About this exercise: Reproduce the line that contains "Postprocessing (render targets), owner: Donald" and every line after it through the end of the records, exactly, with nothing added.

Records to process:
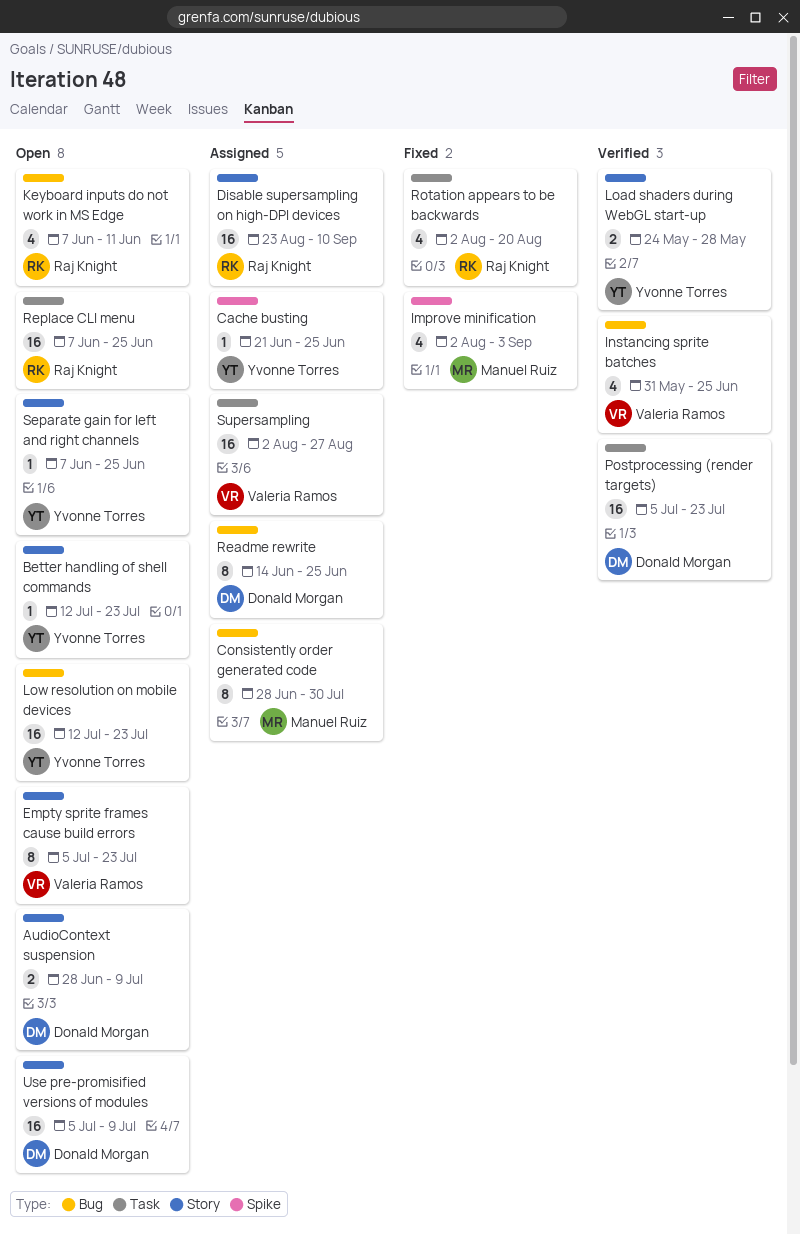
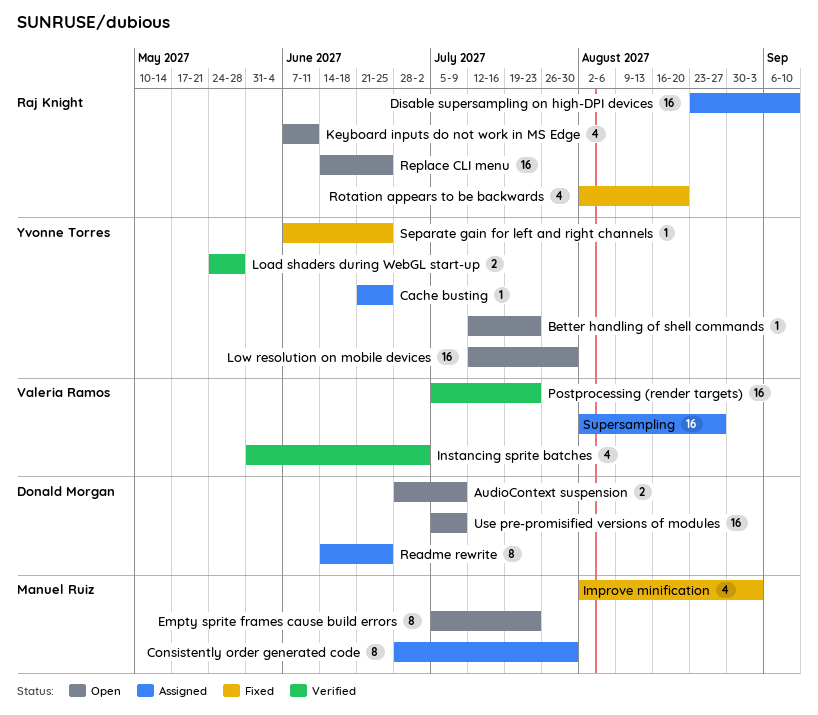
Empty sprite frames cause build errors, owner: Valeria Ramos -> Manuel Ruiz
Instancing sprite batches, due: Jun 25 -> Jul 2
Low resolution on mobile devices, due: Jul 23 -> Jul 30
Postprocessing (render targets), owner: Donald Morgan -> Valeria Ramos
Replace CLI menu, start: Jun 7 -> Jun 14
Separate gain for left and right channels, status: Open -> Fixed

Answer area:
Postprocessing (render targets), owner: Donald Morgan -> Valeria Ramos
Replace CLI menu, start: Jun 7 -> Jun 14
Separate gain for left and right channels, status: Open -> Fixed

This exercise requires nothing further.